Throughout history, sedimentation has served as a tried and true method for wastewater treatment. Gravity forces contaminants to settle downward in the surrounding liquid whereas clarified water can be removed separately. The same principle is used by wastewater treatment clarifiers: Large tanks provide enough retention time to slow water down and to separate out suspended particles.
Wastewater from aeration basins is usually entering the clarifier from a centrally located pipe. The entering wastewater is also known as the MLSS (mixed liquor suspended solids) which refers to the concentration of suspended solids from the activated sludge process. To slow down the incoming water its directed through a energy dissipating inlet and a feedwell.
Inside the clarifier solid contaminants will settle down to the bottom of the tank where it is collected by a scraper mechanism and removed by another centrally located pipe. The scraper mechanism arms rotate slowly along the clarifiers perimeter and are attached to a centrally located shaft which is powered by a drive system on the clarifier bridge. The removed sludge will either by recycled as RAS (return activated sludge) or wasted as WAS (waste activated sludge). The clarified water instead is released over overflow weirs on the top of the clarifier.
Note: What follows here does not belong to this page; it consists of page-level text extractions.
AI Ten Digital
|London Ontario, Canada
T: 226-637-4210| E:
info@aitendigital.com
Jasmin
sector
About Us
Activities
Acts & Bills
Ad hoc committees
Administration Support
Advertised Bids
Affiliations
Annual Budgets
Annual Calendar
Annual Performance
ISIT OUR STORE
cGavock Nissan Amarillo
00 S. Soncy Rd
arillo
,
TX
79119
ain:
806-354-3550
In properly functioning clarifiers the overflow water looks already very clear. Fats, oil, grease and other floating substances are removed by a rotating skimmer on the water surface.
In some tanks, called tube settler or lamella clarifier tanks, there are additional inclined plates or channels inside the tank to help force solids to settle out of the mixture.
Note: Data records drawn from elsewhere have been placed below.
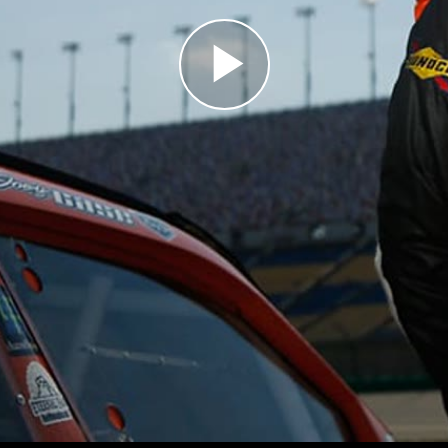
Play
Video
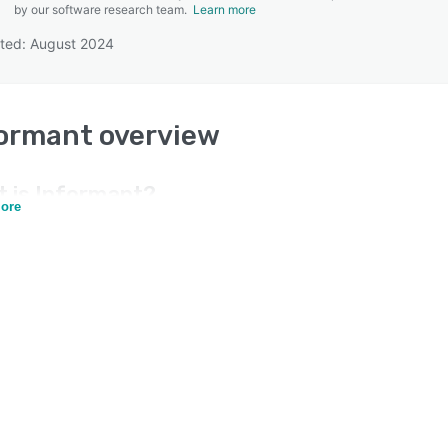
by our software research team.
Learn more
ted: August 2024
SEE COMPARISON
formant
overview
t is
Informant
?
ore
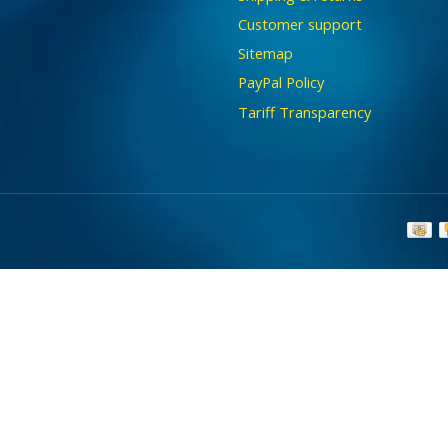
Customer support
Sitemap
PayPal Policy
Tariff Transparency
In many cases, flocculants or coagulants are applied to the wastewater before it reaches the clarification tank to make the sedimentation process more effective. The chemicals are usually added in mixing tanks with agitators, which provide a gentle stirring for even distribution of chemicals in the water.
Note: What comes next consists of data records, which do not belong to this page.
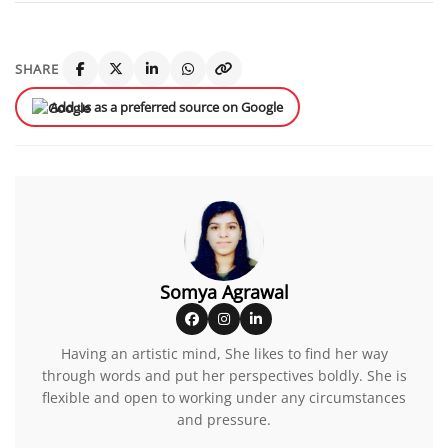
SHARE
Add us as a preferred source on Google
Somya Agrawal
Having an artistic mind, She likes to find her way
through words and put her perspectives boldly. She is
flexible and open to working under any circumstances
and pressure.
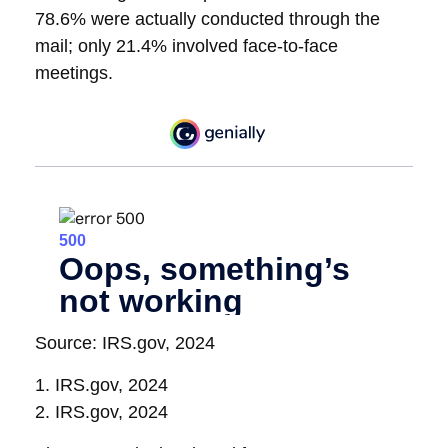
78.6% were actually conducted through the
mail; only 21.4% involved face-to-face
meetings.
Source: IRS.gov, 2024
1. IRS.gov, 2024
2. IRS.gov, 2024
One model for proper operation and evaluation of a clarifier is called the state point analysis. The SPA can be visualized in a diagram showing the balance between a solid concentration on the X-axis and the solid flux rate on the Y-axis. The solid flux rate describes the mass of solids passing through the clarifier in one hour and per m2 of clarifier surface. The diagram includes three curves: The settling curve of the particles, the overflow curve to represent the flow through the clarifier and the underflow curve to represent the RAS rate in the clarifier. The goal is to have the intersection of the overflow and underflow curve underneath the settling curve to allow enough time for solid settling. Furthermore, the complete underflow curve must stay underneath the settling curve to allow enough time for sludge thickening and removal.